President Obama recently called out Republicans, who opposed his economic stimulus package, as being on “the wrong side of history.” The phrase is rhetorically potent, and at first, as a supporter of the stimulus and Obama, I found his usage of it powerful. He employed it before in his campaign and his inaugural address to describe repressive regimes. But now I just find it sort of frightening. It’s as if he’s equating opposition to the stimulus package with southern slave-owners and Nazi appeasers and Islamic terrorists. And how the heck do you defend yourself against those sorts of implied accusations, especially coming from the President?

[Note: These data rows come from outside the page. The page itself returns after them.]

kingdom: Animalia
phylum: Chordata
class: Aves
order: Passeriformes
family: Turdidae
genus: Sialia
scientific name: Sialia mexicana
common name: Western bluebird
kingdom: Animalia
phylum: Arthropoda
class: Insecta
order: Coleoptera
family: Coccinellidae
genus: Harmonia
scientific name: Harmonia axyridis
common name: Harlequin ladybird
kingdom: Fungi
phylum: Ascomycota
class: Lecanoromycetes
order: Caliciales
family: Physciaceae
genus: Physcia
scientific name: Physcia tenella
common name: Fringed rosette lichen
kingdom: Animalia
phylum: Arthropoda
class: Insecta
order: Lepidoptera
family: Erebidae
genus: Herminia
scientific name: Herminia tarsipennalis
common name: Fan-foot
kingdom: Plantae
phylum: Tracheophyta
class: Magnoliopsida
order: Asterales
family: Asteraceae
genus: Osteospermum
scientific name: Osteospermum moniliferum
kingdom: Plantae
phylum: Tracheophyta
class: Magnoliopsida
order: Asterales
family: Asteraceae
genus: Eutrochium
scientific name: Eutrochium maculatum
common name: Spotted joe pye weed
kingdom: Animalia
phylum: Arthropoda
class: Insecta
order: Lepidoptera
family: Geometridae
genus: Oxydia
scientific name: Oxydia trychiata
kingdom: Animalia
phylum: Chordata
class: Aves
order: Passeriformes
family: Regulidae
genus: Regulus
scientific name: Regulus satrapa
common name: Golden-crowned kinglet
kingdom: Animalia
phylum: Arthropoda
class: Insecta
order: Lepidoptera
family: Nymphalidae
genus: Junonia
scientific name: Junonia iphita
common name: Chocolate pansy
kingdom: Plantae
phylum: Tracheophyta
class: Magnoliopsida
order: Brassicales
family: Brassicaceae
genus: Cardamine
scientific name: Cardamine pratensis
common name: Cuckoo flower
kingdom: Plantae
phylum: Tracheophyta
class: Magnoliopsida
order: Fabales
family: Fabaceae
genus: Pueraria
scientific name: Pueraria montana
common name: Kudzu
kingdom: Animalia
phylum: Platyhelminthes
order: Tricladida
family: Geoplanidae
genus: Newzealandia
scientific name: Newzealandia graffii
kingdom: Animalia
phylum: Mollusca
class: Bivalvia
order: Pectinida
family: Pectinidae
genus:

History is, by definition, a thing of the past, and Obama’s use of this phrase suggests that he already knows how the future is going to turn out. That, to me, is a terribly dangerous proposition, and one that is surprising in its source. President Obama’s campaign was based largely on its giving citizens the power to rewrite the future and on the idea that history doesn’t exert an inescapable and inexorable pull forward that we must accept or else reject at our peril. It’s a reiteration of Bush’s you’re either with us or against us simplified worldview.
Out of resistance is borne hope—that’s the message that Obama sold so well. And now to suggest that resistance is futile is just wrongheaded. The President is smart and prescient enough to avoid using such pretentious language to silence his critics. Reason, not rhetoric, is why we elected him, after all.